Exercise inputs:

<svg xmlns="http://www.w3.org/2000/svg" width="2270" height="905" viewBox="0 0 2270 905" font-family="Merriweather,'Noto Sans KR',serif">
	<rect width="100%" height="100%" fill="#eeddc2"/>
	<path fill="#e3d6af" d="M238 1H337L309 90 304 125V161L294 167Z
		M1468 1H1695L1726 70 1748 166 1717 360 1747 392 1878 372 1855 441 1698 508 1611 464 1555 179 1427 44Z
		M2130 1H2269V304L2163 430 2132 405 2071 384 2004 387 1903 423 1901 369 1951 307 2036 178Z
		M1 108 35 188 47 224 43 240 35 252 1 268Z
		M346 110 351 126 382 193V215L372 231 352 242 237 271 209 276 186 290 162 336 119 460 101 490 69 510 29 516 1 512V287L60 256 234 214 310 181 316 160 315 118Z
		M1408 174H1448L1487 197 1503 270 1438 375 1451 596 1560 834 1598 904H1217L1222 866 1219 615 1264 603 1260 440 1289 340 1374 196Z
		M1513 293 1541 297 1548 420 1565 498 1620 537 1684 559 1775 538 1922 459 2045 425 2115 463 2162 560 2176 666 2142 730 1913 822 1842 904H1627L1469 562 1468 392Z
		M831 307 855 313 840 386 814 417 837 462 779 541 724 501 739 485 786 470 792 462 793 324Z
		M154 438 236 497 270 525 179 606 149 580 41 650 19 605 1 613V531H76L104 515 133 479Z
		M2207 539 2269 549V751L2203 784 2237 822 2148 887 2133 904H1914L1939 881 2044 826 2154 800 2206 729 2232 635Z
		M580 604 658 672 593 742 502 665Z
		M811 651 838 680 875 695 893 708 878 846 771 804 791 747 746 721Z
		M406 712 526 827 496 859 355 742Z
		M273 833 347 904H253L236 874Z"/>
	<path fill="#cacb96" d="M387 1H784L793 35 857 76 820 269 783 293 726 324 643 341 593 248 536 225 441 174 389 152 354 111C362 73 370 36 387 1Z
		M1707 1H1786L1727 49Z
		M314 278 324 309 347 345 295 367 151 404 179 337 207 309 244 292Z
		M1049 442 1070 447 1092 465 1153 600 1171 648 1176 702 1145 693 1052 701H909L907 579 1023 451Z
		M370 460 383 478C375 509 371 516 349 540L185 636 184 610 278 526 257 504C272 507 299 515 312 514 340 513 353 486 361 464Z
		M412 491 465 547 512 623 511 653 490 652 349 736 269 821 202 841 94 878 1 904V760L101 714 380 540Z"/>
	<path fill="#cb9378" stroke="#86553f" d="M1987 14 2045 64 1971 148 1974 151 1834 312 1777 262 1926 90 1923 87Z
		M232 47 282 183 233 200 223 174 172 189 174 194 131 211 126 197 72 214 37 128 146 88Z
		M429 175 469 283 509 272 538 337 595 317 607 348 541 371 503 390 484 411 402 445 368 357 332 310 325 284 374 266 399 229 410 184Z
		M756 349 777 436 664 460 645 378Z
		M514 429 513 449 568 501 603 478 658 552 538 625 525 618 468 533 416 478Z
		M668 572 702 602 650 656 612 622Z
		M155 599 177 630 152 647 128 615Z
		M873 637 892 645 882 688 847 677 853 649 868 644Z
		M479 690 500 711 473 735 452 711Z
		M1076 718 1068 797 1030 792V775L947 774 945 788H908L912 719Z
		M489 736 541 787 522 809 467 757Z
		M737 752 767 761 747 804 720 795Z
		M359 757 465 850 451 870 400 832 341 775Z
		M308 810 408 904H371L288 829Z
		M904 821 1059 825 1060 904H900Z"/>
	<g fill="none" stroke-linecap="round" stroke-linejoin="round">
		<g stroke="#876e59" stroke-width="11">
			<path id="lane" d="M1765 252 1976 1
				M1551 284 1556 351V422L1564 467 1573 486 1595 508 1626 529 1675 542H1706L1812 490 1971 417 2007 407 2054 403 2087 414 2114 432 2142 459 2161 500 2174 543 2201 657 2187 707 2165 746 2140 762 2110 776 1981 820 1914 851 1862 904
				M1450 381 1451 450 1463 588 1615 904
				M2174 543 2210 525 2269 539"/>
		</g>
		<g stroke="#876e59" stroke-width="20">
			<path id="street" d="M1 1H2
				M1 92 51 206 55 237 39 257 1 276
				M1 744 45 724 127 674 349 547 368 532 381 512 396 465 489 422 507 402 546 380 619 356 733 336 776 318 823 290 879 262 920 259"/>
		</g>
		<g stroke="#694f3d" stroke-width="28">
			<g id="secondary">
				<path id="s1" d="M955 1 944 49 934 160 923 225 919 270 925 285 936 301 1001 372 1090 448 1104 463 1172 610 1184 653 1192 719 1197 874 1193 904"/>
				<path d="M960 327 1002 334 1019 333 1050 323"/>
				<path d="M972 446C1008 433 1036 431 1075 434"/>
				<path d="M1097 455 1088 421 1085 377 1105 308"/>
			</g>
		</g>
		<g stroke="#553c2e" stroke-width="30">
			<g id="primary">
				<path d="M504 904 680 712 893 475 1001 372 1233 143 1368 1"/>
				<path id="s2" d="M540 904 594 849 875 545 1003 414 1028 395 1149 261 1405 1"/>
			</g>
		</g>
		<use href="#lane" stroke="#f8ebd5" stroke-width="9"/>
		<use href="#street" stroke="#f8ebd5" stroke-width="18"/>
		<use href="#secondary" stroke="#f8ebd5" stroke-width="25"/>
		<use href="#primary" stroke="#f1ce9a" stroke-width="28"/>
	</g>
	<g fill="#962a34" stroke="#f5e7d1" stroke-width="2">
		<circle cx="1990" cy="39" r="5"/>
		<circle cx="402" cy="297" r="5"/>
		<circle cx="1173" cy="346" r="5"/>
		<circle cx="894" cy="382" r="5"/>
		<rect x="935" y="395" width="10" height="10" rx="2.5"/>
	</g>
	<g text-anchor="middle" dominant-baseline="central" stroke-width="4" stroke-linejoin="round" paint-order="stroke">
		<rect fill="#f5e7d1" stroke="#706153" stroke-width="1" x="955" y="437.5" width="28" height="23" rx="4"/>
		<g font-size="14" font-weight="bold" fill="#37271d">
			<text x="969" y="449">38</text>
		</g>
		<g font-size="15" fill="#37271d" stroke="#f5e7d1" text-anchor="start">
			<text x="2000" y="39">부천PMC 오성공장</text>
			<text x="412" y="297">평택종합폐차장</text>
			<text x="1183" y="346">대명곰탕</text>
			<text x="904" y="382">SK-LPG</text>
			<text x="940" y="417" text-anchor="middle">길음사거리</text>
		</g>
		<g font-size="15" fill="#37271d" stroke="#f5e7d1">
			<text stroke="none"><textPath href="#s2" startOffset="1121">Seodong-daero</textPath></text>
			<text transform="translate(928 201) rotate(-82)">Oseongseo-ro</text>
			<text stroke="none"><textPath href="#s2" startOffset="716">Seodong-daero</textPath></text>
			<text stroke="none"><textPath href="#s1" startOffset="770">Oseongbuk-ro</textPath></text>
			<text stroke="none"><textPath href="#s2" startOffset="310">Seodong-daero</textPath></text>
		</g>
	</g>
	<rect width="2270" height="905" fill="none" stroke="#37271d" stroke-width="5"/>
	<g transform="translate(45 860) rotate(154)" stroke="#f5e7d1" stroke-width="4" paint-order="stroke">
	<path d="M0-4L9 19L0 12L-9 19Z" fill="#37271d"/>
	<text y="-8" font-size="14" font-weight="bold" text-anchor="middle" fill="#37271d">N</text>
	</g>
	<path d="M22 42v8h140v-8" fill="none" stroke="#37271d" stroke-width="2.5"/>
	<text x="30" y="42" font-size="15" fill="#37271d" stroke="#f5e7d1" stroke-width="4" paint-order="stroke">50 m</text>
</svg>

Work to complete: Your response should contain each line of the listing in which the word "round" occurs.

Task answer:
	<g fill="none" stroke-linecap="round" stroke-linejoin="round">
	<g text-anchor="middle" dominant-baseline="central" stroke-width="4" stroke-linejoin="round" paint-order="stroke">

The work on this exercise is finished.